In our continuing series of election reports, we welcome back political scientists Natalia C. Del Cogliano and Mariana L. Prats with the following post-election report on last week’s Argentinian elections


On Sunday, August 11th, open, compulsory and simultaneous primary elections were held for the second time across the whole of Argentina since their enactment in 2009[1]. However, they were still far from being primaries stricto sensu. They were probably more like simple primaries. As we already said in our previous Monkey Cage election report, the actual system of primaries can mostly be defined as a virtual first round of an unofficial two-round legislative election. Our primaries function more like a de facto national poll that sets the stage for the general election.

Still, these primaries defined the nominations for the general elections that will be held on October 27th. More importantly, they provided us with real data on which candidates, alliances or parties, if any, have enough popular support so as to start building a political career oriented towards taking the presidency in 2015.

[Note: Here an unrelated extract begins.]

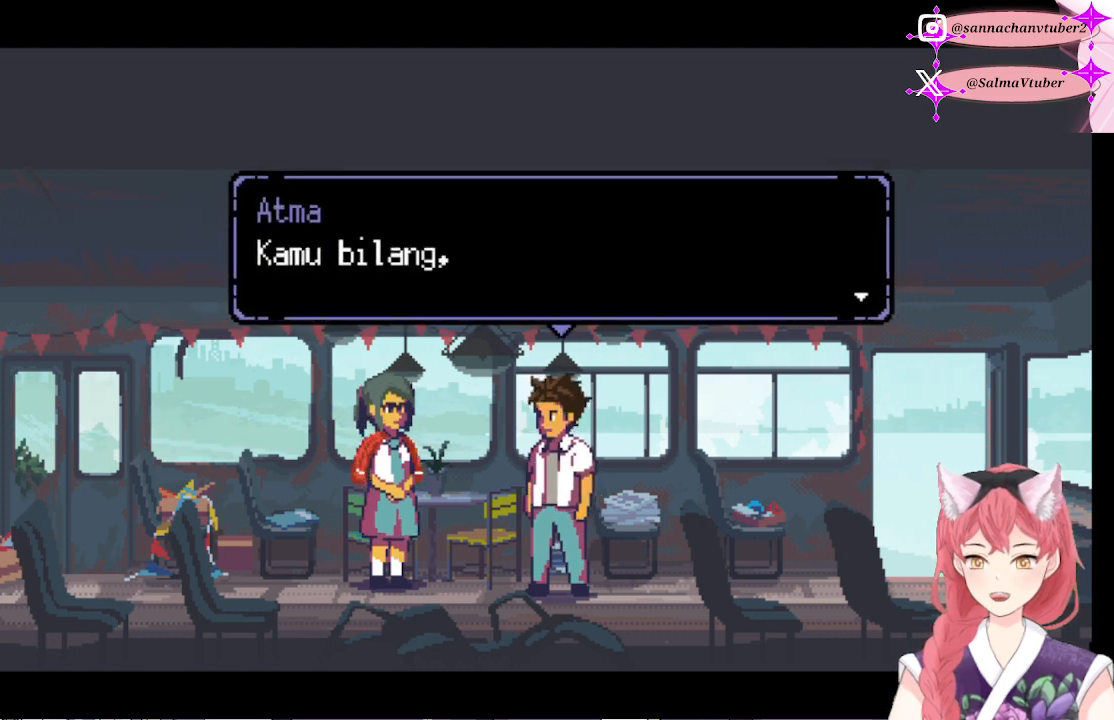
{"buttons": [], "right_stick": "center", "events": []}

The big name in this regard emerged from within the Partido Justicialista[2] (PJ) in the biggest and more relevant district in the country: the province of Buenos Aires. Sergio Massa, the Major of the municipality of Tigre—and once National Chief of Cabinet during Cristina Kirchner’s former administration—had taken office as a candidate of the Frente para la Victoria (FpV), but in June 2013 he created his own Peronist electoral label (Frente Renovador). Although under the logic of Argentinean politics no national legislator could ever become president, Massa jumped from the municipal level to the national legislative level as a way of projecting himself towards 2015 and in order to test his popular support. Massa appeared as the “moderate” alternative (he tried not to be identified either for or against the national government) aimed at becoming the alternative to the ruling party (FpV).

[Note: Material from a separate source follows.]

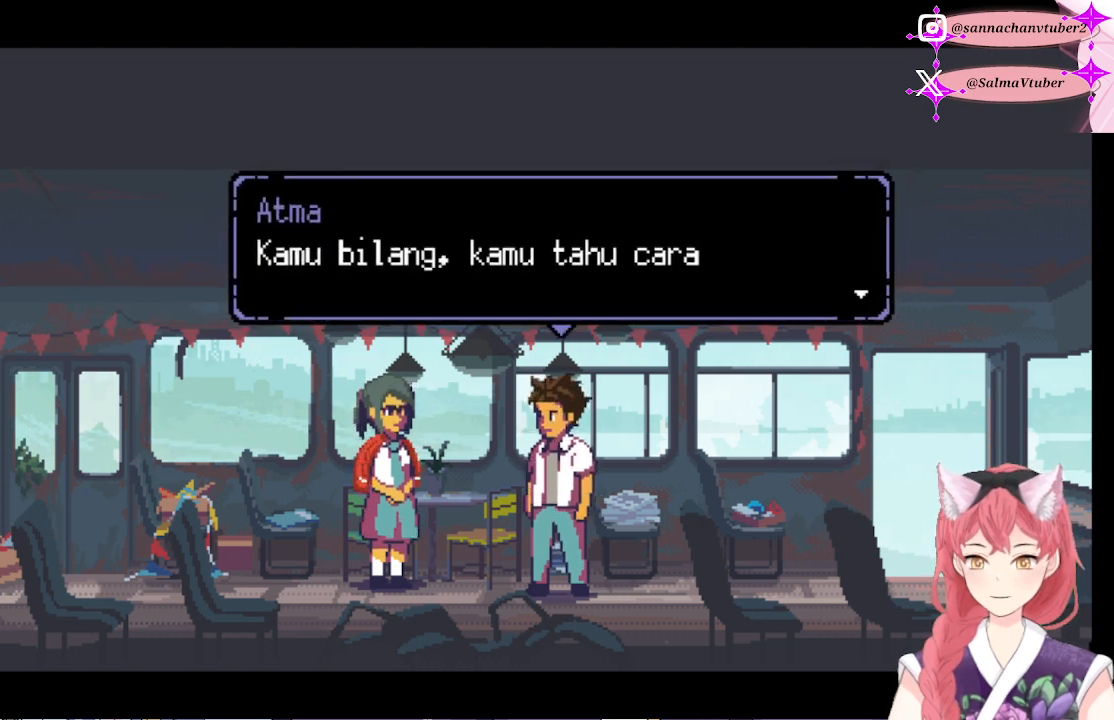
{"buttons": [], "right_stick": "center", "events": []}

The fact that the new main alternative to the national government emerged from within the provincial Peronist Party is not an unexpected outcome in a moment in which the remaining parties and alliances in the opposition[3] cannot offer novel candidates, deliver leading proposals, or even command the campaign towards October. This resulted in a campaign mostly concentrated in Buenos Aires and starring y peronist or philo-peronist candidates.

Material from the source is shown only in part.